Each line of the records containing "zero" is to be copied out and returned.
----
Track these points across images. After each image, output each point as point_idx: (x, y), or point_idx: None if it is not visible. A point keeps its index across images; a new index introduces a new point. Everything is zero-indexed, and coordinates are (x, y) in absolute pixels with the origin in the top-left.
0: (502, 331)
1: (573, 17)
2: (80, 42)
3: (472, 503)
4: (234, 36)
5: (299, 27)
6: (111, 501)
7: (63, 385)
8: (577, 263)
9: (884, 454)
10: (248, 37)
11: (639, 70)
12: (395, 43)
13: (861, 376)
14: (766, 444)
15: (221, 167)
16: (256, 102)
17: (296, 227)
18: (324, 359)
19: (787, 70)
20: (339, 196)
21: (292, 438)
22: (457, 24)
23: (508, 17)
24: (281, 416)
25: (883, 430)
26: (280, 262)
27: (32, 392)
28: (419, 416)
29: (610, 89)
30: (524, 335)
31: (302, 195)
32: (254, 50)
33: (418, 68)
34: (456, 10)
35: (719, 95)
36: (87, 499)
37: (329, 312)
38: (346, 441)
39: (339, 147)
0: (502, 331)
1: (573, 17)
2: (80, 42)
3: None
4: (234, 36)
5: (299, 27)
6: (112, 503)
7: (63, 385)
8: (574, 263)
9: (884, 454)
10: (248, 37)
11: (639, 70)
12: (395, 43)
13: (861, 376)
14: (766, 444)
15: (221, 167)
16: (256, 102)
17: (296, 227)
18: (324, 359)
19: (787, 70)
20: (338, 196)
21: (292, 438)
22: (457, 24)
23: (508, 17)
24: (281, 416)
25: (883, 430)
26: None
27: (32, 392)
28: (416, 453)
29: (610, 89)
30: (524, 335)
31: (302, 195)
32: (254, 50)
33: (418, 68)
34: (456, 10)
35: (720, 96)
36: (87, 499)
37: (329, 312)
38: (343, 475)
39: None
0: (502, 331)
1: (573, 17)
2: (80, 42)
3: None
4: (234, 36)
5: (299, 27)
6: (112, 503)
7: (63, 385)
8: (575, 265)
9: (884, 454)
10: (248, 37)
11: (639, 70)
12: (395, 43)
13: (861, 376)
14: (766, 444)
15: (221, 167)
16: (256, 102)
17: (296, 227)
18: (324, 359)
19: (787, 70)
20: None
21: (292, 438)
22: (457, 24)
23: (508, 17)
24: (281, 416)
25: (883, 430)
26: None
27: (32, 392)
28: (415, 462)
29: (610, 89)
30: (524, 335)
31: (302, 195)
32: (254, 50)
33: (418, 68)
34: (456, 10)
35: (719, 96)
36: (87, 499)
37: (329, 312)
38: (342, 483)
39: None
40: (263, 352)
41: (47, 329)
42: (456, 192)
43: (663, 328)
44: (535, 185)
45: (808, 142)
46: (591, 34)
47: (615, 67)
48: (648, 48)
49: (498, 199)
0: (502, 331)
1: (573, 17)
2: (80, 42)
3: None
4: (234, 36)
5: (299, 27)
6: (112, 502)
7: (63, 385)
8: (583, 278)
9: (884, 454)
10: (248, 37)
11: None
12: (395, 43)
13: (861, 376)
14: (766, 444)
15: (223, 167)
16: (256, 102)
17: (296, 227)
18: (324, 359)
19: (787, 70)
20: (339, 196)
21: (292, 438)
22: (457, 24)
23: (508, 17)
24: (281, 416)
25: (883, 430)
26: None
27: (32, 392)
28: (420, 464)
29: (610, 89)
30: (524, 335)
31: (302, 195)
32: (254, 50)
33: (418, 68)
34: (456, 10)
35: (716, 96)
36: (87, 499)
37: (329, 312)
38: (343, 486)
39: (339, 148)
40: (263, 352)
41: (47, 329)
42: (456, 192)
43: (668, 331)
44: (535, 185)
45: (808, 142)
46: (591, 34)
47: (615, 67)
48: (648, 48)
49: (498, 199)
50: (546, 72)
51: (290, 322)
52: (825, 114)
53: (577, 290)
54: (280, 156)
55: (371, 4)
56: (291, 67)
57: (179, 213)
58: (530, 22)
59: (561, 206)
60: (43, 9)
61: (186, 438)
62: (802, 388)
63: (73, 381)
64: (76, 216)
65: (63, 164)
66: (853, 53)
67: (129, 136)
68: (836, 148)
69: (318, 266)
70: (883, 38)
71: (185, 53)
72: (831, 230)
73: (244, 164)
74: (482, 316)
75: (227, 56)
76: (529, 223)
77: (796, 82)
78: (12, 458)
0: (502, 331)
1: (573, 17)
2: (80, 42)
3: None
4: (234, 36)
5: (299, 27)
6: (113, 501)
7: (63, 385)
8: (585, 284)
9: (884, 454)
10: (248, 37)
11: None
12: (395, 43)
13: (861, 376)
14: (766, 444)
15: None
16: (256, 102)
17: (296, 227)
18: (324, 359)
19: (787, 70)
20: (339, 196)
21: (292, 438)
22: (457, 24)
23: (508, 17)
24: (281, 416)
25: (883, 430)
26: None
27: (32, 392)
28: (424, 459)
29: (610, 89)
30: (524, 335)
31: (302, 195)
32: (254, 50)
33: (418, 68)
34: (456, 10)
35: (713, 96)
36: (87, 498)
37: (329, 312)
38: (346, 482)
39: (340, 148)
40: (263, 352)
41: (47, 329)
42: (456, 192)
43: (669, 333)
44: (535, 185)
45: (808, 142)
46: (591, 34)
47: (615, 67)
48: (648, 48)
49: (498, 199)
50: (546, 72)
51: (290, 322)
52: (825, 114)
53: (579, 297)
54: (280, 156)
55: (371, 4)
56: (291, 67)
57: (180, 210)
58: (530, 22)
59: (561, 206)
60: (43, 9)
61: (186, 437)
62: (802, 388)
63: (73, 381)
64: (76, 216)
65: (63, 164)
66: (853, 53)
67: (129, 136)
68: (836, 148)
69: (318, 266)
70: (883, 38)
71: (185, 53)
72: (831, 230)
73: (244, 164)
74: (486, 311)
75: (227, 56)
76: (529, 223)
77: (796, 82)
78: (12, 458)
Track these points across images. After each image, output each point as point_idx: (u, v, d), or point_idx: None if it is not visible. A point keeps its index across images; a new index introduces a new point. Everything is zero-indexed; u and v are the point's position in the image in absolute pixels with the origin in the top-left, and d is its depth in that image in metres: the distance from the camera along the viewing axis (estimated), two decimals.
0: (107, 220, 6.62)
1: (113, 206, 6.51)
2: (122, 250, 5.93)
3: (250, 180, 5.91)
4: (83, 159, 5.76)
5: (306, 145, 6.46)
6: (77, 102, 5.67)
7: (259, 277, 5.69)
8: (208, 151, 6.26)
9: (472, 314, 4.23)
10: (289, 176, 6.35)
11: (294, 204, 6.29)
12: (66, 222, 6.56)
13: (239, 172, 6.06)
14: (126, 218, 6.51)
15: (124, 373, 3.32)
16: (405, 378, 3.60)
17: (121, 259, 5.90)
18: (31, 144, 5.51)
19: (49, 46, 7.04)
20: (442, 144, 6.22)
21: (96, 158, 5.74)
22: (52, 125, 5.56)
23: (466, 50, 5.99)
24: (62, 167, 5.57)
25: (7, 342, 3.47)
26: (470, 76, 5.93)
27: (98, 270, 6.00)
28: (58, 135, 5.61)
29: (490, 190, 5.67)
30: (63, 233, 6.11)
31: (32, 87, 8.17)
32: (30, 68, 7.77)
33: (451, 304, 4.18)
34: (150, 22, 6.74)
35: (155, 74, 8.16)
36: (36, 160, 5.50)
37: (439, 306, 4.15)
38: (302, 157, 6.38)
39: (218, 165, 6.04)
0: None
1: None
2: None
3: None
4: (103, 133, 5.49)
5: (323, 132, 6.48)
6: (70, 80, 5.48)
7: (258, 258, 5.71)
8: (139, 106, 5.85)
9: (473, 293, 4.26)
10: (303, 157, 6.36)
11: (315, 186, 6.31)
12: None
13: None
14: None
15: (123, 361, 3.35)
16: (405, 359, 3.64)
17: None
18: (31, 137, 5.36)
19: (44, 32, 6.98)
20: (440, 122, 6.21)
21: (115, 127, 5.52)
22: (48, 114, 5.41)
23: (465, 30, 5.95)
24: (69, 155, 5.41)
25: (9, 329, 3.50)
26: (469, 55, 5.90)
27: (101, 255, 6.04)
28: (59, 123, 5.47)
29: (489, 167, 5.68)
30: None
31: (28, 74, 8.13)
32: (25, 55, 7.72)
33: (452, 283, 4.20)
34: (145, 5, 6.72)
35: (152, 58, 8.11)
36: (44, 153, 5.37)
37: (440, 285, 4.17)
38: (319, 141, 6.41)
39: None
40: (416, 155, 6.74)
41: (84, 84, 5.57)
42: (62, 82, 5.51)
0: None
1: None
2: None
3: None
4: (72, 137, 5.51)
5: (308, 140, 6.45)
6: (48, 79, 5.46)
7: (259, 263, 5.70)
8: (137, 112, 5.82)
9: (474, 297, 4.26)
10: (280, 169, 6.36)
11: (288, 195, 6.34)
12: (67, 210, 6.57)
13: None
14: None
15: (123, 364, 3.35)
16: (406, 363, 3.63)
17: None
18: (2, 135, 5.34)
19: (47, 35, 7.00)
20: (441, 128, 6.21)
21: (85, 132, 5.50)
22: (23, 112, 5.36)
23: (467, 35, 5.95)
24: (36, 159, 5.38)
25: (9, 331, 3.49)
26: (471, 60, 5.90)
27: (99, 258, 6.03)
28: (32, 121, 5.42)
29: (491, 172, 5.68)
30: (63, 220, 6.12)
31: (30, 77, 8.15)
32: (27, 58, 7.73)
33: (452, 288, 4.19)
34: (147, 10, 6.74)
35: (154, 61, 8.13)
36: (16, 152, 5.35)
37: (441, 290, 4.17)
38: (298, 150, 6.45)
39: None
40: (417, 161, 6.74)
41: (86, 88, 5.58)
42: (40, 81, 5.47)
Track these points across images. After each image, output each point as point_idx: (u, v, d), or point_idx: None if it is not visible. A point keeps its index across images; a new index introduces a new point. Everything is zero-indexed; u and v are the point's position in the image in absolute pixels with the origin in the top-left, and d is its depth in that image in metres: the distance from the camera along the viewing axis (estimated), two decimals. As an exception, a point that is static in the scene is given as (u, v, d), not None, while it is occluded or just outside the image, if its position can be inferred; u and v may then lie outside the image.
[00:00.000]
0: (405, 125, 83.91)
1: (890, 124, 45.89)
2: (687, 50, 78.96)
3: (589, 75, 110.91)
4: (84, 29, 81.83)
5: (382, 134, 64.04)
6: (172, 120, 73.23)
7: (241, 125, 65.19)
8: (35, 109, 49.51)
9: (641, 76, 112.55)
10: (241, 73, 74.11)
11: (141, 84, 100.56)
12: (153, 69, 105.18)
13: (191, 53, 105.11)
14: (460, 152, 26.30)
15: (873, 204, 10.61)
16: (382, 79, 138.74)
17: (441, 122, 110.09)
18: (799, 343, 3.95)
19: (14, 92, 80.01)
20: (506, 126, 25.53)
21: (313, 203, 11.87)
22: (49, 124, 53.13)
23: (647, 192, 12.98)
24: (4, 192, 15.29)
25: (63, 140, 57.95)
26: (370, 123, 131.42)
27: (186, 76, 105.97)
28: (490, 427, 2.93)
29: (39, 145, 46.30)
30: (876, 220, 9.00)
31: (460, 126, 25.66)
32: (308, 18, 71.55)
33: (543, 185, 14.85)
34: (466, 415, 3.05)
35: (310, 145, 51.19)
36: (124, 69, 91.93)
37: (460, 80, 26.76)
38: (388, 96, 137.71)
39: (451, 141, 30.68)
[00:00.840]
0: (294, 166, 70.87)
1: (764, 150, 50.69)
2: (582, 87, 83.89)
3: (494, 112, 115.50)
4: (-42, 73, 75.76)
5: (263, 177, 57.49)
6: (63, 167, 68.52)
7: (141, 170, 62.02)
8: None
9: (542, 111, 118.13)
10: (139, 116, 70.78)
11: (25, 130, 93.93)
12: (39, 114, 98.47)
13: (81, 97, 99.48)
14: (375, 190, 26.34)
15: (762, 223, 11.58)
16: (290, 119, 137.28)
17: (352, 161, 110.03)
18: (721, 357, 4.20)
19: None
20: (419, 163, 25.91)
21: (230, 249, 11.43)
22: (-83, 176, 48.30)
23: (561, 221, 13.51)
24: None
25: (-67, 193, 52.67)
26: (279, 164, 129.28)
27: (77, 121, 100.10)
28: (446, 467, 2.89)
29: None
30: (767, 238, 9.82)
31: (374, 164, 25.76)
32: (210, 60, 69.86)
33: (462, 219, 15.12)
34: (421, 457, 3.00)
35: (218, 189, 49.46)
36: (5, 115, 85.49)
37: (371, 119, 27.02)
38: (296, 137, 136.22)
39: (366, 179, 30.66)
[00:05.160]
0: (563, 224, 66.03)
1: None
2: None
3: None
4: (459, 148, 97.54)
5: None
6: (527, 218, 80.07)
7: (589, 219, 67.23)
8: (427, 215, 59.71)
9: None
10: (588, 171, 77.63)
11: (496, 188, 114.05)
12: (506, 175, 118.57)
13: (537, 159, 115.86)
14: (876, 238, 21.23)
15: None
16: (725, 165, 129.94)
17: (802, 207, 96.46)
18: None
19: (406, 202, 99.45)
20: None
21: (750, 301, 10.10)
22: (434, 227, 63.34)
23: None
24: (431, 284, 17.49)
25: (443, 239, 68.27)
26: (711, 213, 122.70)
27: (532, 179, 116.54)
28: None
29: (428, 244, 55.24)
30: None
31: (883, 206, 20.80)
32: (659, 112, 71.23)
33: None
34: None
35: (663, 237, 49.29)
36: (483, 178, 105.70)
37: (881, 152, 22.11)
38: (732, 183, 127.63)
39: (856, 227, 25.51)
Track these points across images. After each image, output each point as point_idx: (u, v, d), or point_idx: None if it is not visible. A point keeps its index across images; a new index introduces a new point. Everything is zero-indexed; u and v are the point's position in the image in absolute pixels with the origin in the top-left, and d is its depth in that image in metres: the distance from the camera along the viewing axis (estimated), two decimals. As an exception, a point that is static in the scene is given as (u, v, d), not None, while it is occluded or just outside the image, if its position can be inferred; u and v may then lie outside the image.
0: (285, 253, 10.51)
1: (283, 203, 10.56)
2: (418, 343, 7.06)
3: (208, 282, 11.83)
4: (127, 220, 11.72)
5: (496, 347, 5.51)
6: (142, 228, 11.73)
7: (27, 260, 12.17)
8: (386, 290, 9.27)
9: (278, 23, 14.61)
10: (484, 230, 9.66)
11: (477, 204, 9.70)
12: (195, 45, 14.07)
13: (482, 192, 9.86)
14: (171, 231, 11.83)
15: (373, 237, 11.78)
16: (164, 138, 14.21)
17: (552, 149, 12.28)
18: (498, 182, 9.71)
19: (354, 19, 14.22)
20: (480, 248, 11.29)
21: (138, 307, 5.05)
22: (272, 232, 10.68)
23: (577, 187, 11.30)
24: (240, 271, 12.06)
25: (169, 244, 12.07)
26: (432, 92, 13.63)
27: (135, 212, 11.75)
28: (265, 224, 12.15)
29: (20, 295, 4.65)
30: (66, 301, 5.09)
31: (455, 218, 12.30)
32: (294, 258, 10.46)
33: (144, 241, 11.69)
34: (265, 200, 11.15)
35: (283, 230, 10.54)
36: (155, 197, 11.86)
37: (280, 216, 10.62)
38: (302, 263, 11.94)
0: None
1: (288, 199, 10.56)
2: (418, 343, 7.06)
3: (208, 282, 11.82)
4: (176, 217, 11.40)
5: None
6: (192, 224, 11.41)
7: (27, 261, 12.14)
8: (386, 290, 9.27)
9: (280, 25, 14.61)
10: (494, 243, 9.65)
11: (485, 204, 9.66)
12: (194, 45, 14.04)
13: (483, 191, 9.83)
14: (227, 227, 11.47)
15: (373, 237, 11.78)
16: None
----
● **Answer for this exercise**
Track these points across images. After each image, output each point as point_idx: (x, y), or point_idx: None if it is not visible. A point keeps its index across images; a new index introduces a new point. Everything is zero-indexed, and coordinates are (x, y) in absolute pixels with the origin in the top-left.
Track these points across images. After each image, output each point as point_idx: (u, v, d), or point_idx: None if it is not visible. A point keeps its index across images; a new index introduces a new point. Everything is zero-indexed; u and v are the point's position in the image in absolute pixels with the origin in the top-left, and d is its depth in that image in metres: the distance from the camera along the viewing axis (estimated), two decimals.
Track these points across images. After each image, output each point as point_idx: (u, v, d), or point_idx: None if it is not visible. A point keeps its index across images; a new index introduces a new point. Everything is zero-indexed; u and v are the point's position in the image in absolute pixels with the origin in the top-left, and d is its depth in that image in metres: the distance from the camera along the viewing axis (estimated), two decimals. As an exception, a point that is static in the scene is given as (u, v, d), not None, while it is occluded or just outside the image, if its position can be inferred; u and v may then lie outside the image.
Track these points across images. After each image, output each point as point_idx: (u, v, d), or point_idx: None if it is not visible. A point keeps its index across images; a new index introduces a new point. Everything is zero-indexed; u and v are the point's position in the image in absolute pixels with the origin in the top-left, and d is its depth in that image in metres: the distance from the camera along the viewing axis (estimated), two decimals. As an exception, a point that is static in the scene is given as (u, v, d), not None, while it is occluded or just outside the image, if its position can be inferred; u and v may then lie outside the image.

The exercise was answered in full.